> **Objectif**:
Réécrivez l'ensemble du matériel ci-dessous en remplaçant « genus » par « genre » et en laissant tout le reste intact. N'incluez pas les images dans votre réponse.

> **Données fournies**:

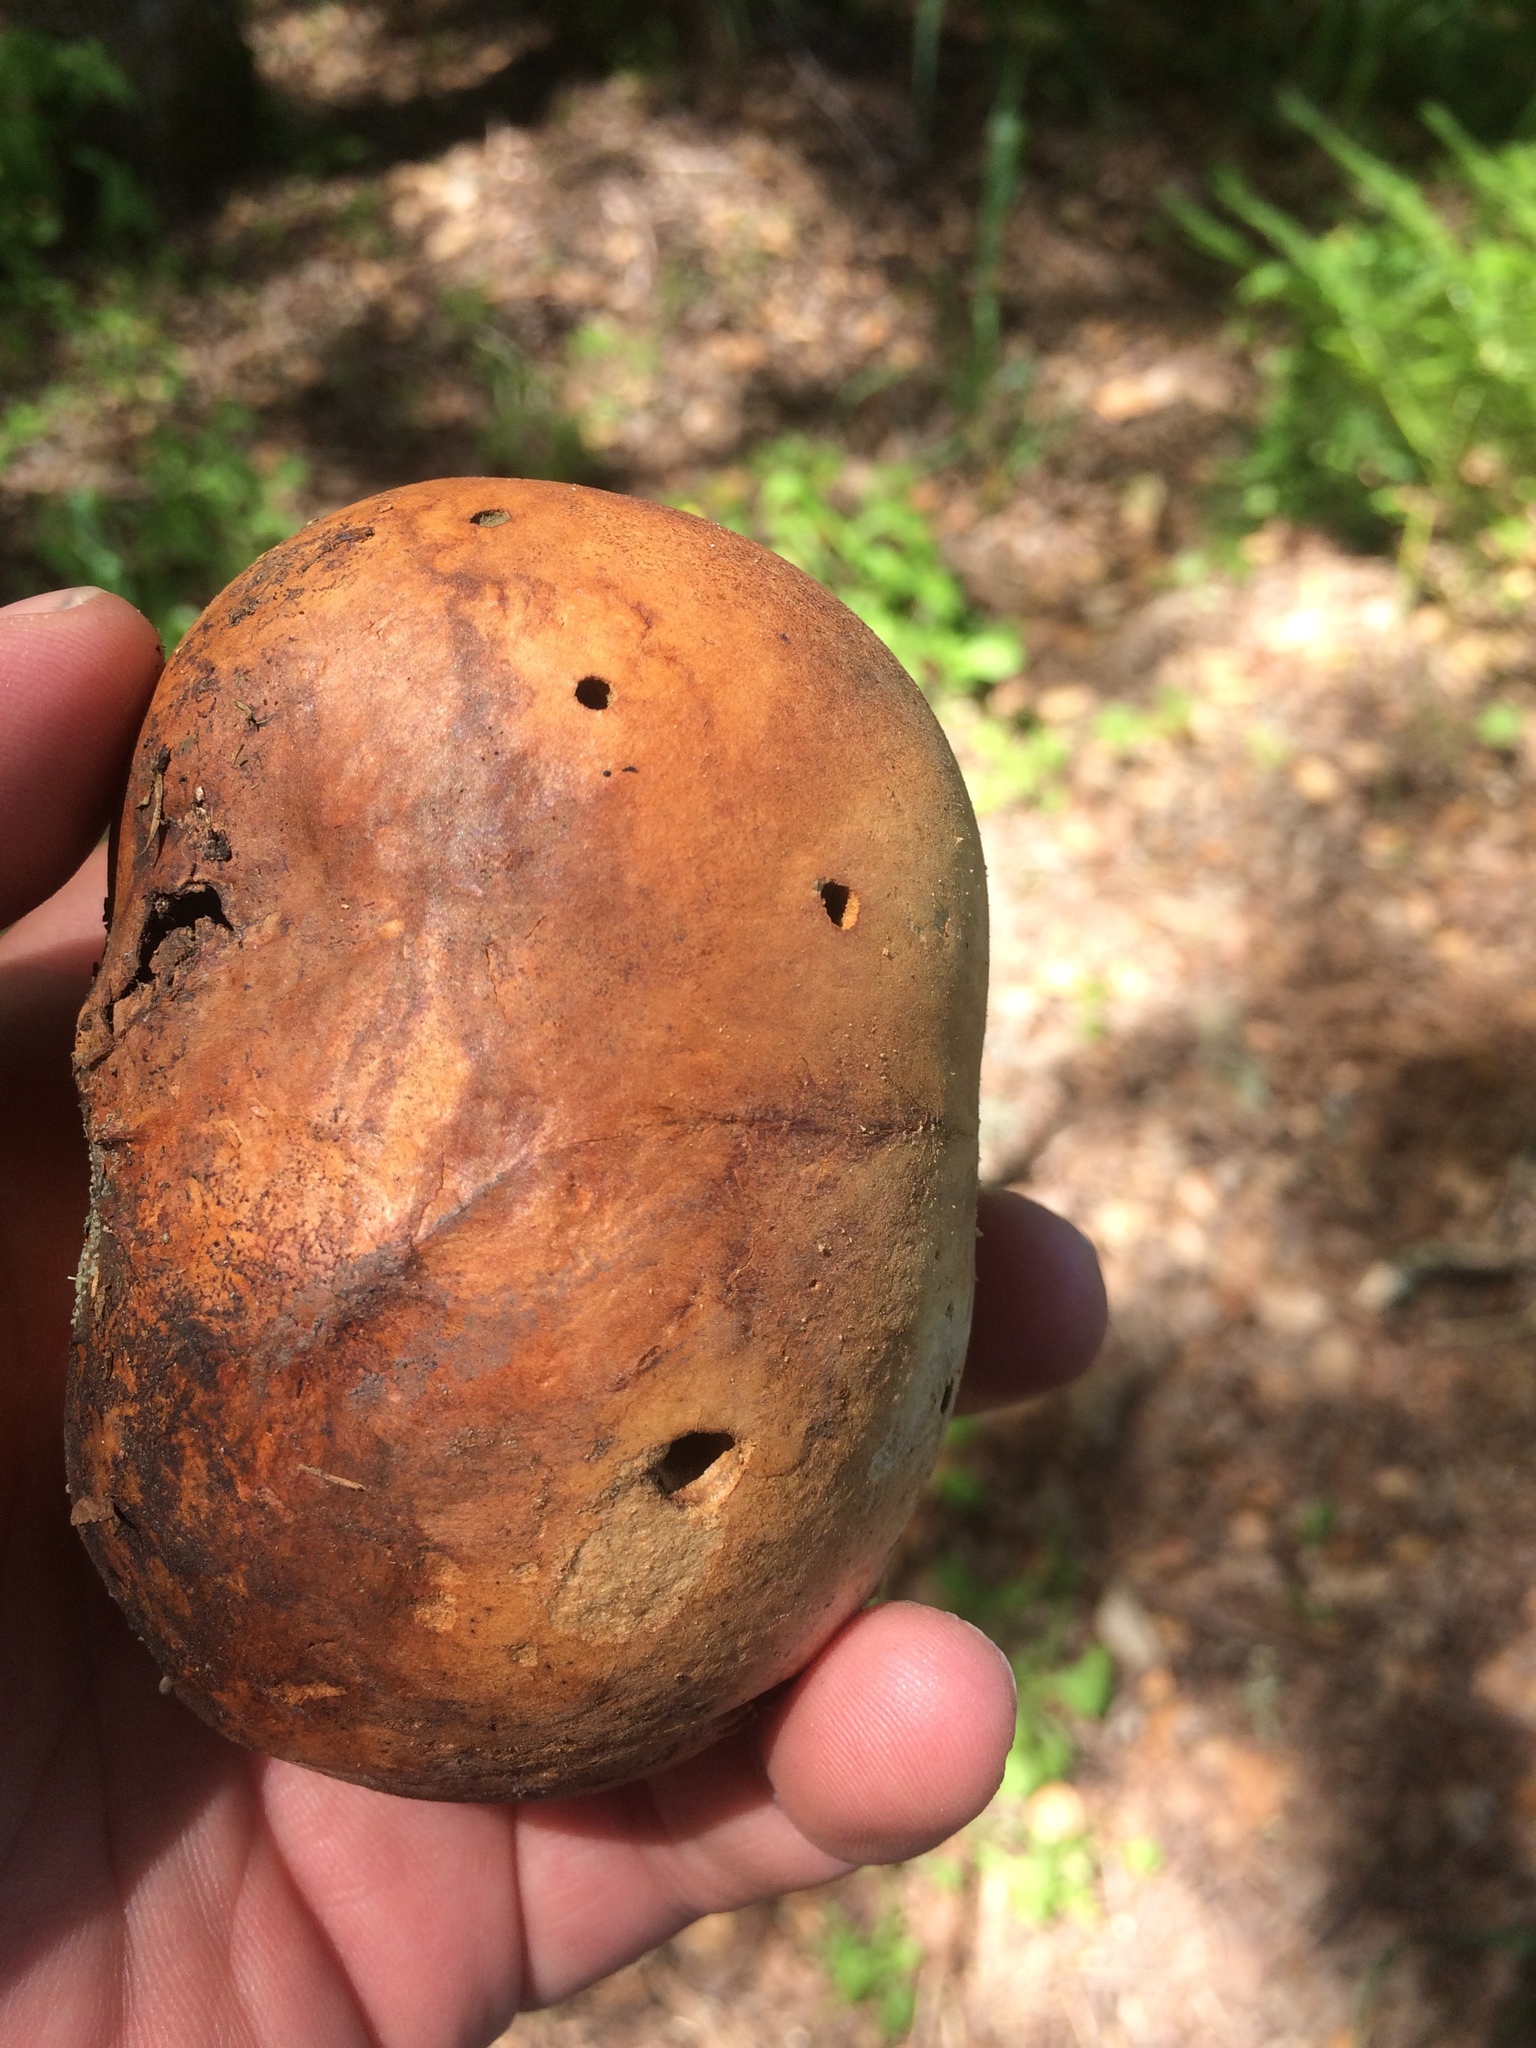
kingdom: Animalia
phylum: Arthropoda
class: Insecta
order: Hymenoptera
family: Cynipidae
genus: Andricus
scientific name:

> **La réponse**:
kingdom: Animalia
phylum: Arthropoda
class: Insecta
order: Hymenoptera
family: Cynipidae
genre: Andricus
scientific name:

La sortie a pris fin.